Transforms and pipelines with tabular data in Julia
https://juliaml.github.io/TableTransforms.jl/stable
MIT License
103 stars 15 forks source link

Make API more compositional by removing column selection from the various transforms #222

Closed CameronBieganek closed 10 months ago

CameronBieganek commented 10 months ago

MLJ provides only linear pipelines (if one prefers to avoid learning networks), with most transformers having a features keyword argument that specifies to which columns transformations are applied. TableTransforms.jl on the other hand provides parallel branches to pipelines with the operator. It might be nice to carry this approach to its logical conclusion, which is to make transforms as atomic and compositional as possible. To make transforms more atomic, you could remove column selection from the various transforms and require an explict Select or Reject.

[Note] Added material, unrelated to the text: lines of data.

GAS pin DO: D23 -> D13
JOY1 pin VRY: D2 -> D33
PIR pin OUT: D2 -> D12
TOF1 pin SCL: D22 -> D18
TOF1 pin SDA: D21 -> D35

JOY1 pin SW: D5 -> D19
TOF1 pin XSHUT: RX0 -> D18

An example of this approach in action:

pipe = (Select(:a, :b) → ZScore()) ⊔ (Reject(:a, :b) → Quantile()) 

Obviously this is possible already, but making it mandatory would simplify the constructor signatures for many of the transforms.

juliohm commented 10 months ago

Disagree. The flexibility we added with column selectors is a key feature to make more powerful pipelines in a few lines of code. We won't drop features just because other frameworks don't support these features.

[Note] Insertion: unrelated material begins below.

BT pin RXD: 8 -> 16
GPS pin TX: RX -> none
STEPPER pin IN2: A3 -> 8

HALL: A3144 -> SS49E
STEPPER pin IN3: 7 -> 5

CameronBieganek commented 10 months ago

We won't drop features just because other frameworks don't support these features.

That's not at all what I'm saying. I know you like simple and elegant interfaces, so I was proposing a hypothetical change that would make the interface even more simple---without reducing the power of the interface in any way.

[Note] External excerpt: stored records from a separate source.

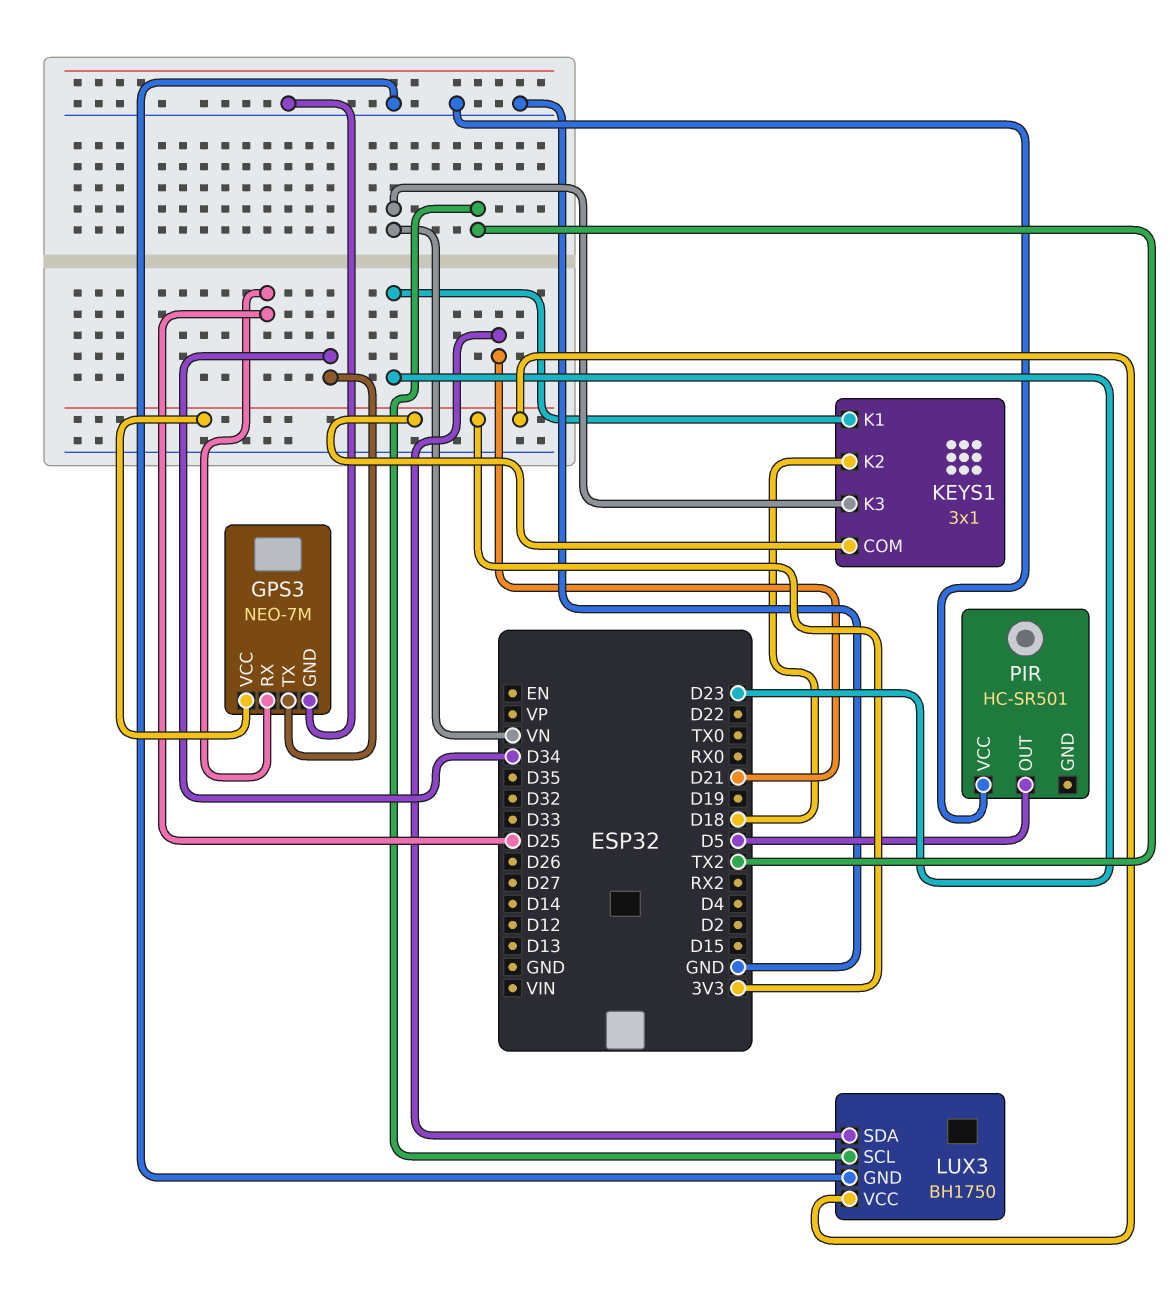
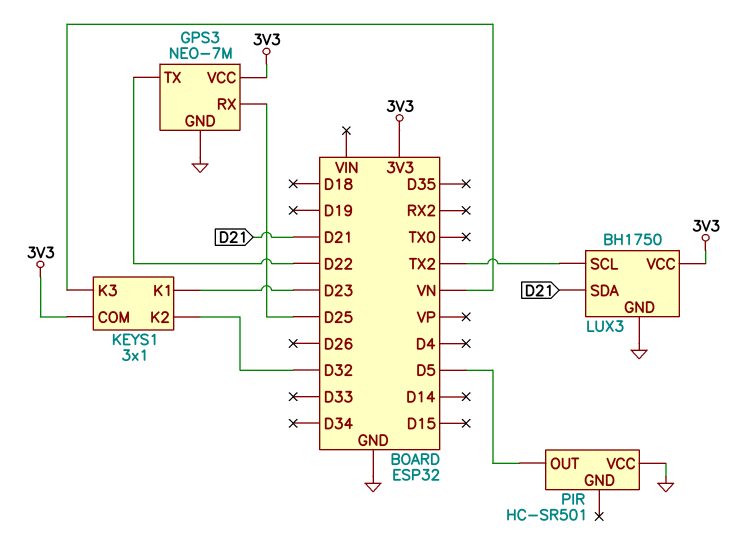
GPS3 pin TX: D34 -> D22
KEYS1 pin K2: D18 -> D32

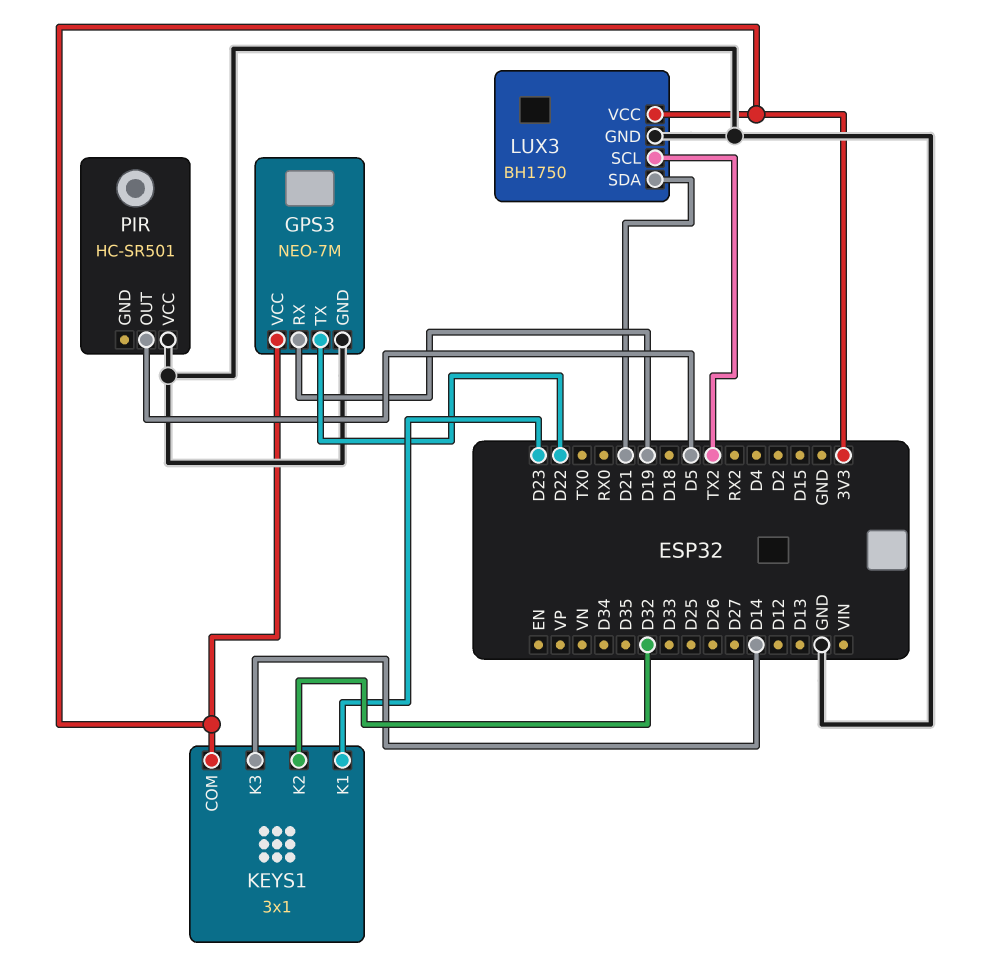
GPS3 pin RX: D25 -> D19
KEYS1 pin K3: VN -> D14

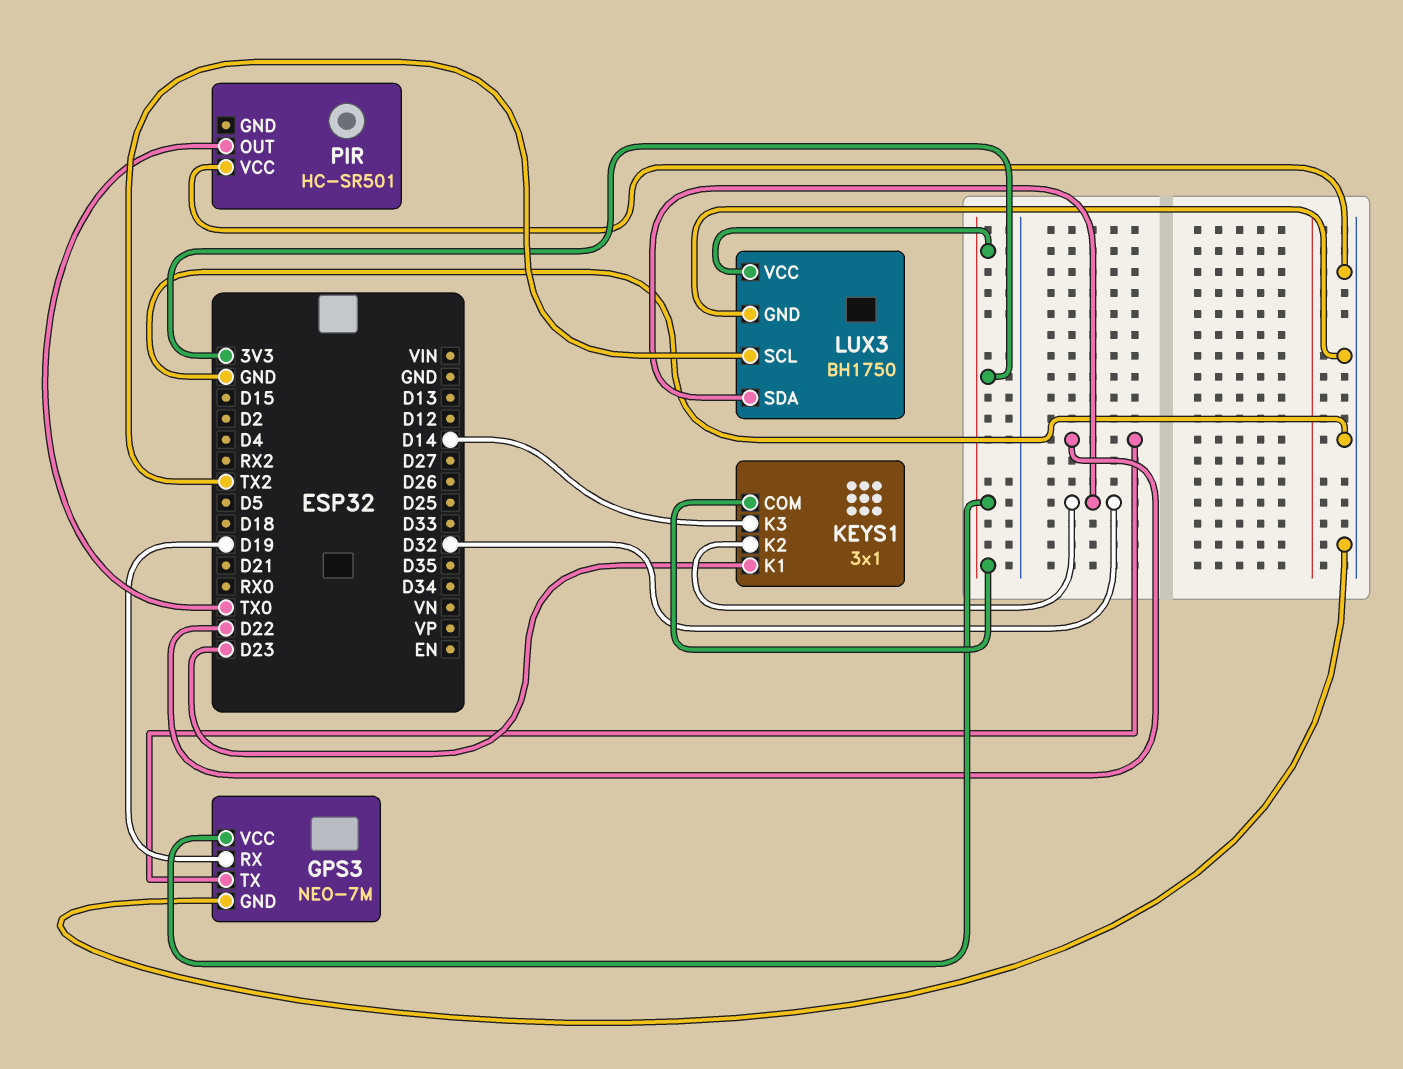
LUX3 pin SDA: D21 -> D32
PIR pin OUT: D5 -> TX0

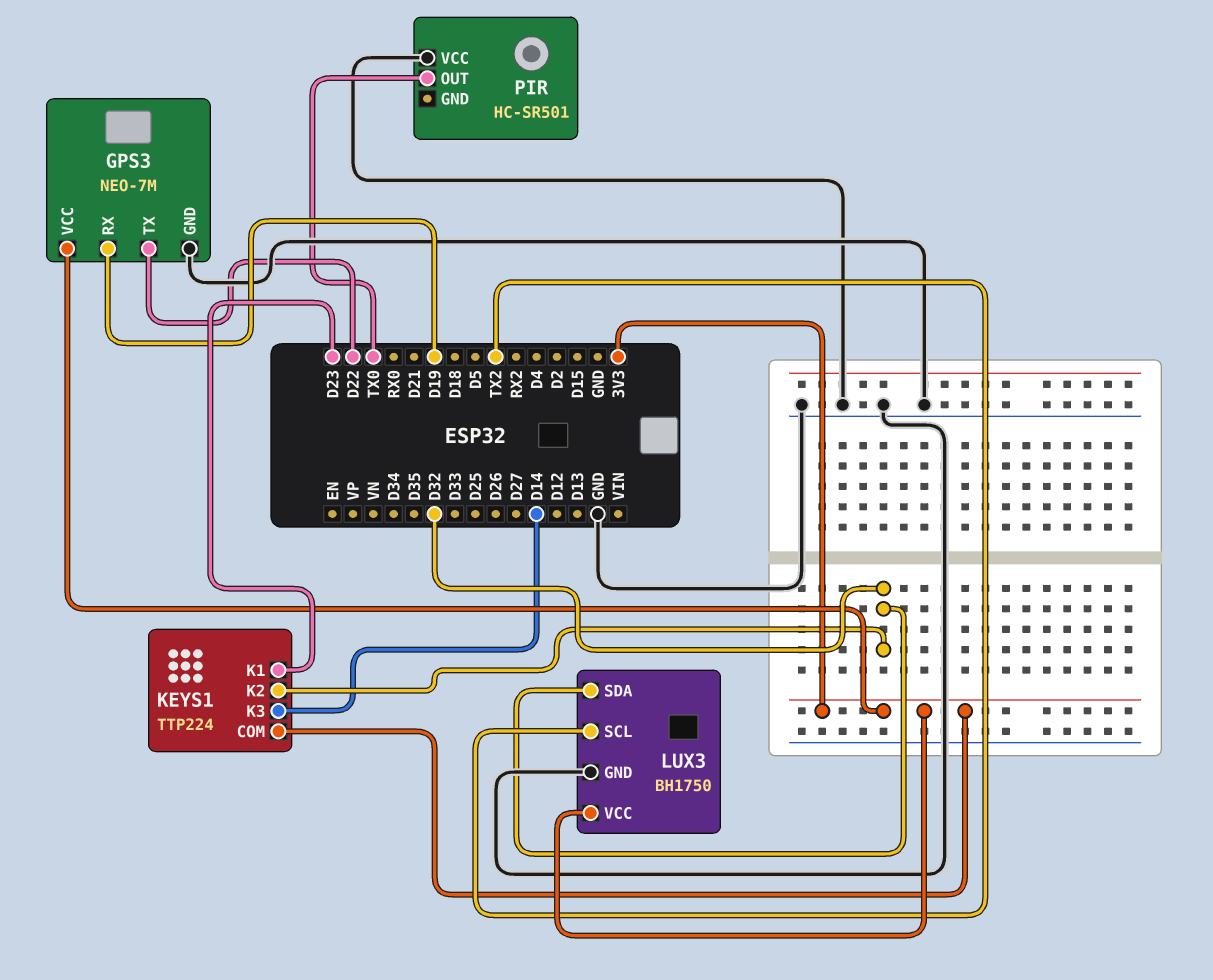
KEYS1: 3x1 -> TTP224

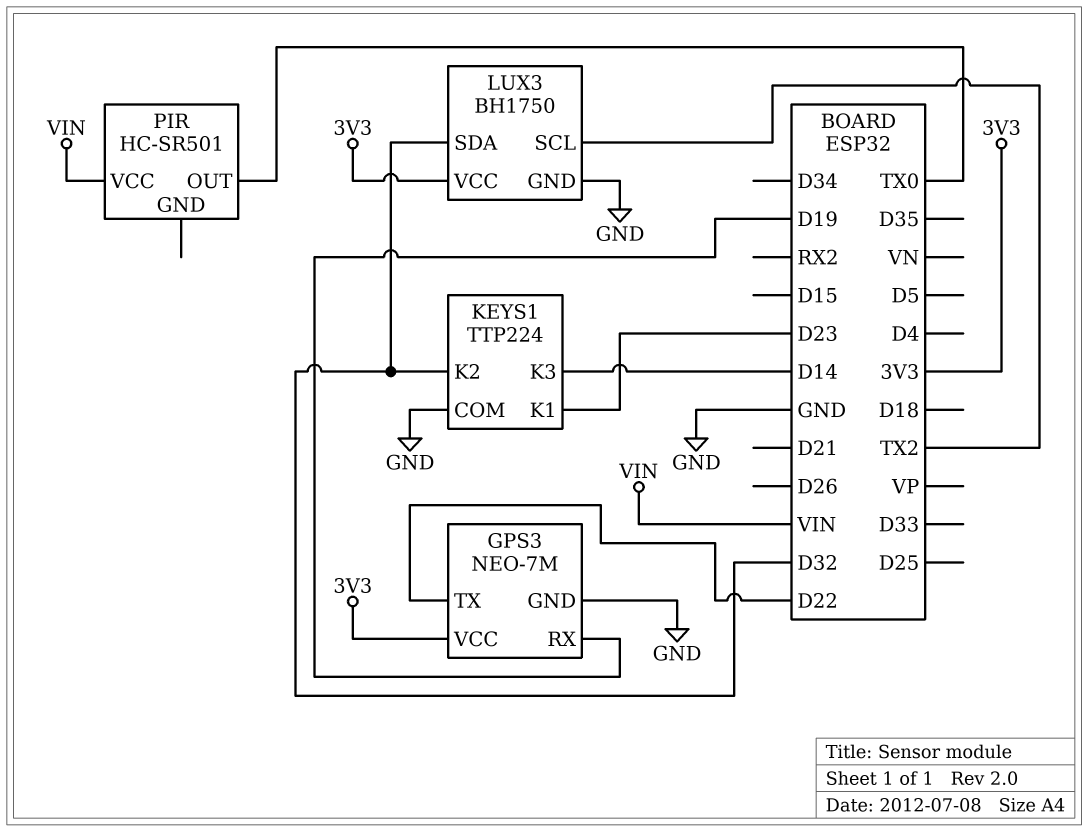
KEYS1 pin COM: 3V3 -> GND
PIR pin VCC: GND -> VIN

To be clear, I was not suggesting removing the vector-of-symbols and regex column selectors. I was only proposing that column selections be removed from ZScore, etc, so that this,

ZScore(:a, :b, r"hello")

is replaced by this:

Select(:a, :b, r"hello") → ZScore()

The functionality is the same, but it massively reduces the API surface of your package. Just think how much simpler the docstrings would be for all your transforms.

There are always design tradeoffs, of course. Many pipelines would be more verbose to express, because you would need to use the parallel branch operator a lot more.

juliohm commented 10 months ago

There are always design tradeoffs, of course. Many pipelines would be more verbose to express, because you would need to use the parallel branch operator a lot more.

Exactly. The proposal reduces expressivity, and we thought about it a long time ago when we decided to add column selectors to each transform when it makes sense. Practical usage suggests that columns selectors are very welcome in transforms as well.

juliohm commented 10 months ago

Also, notice that the two lines you shared are not equivalent:

ZScore(:a, :b, r"hello")

This line will apply the transform to the selected columns, preserving all other columns of the input table.

Select(:a, :b, r"hello") → ZScore()

This line will narrow the analysis to the selected columns, discarding all other columns from the pipeline.

CameronBieganek commented 10 months ago

Fair enough. Here's a better example. This,

ZScore(:a, :b) → OneHot(:c, :d)

would be rewritten as this:

(Select(:a, :b) → ZScore()) ⊔ (Select(:c, :d) → OneHot())

It's obviously more verbose, but it has a certain conceptual clarity and simplicity that I kind of like. But I could go either way on this particular design decision. I just wanted to float the idea for discussion.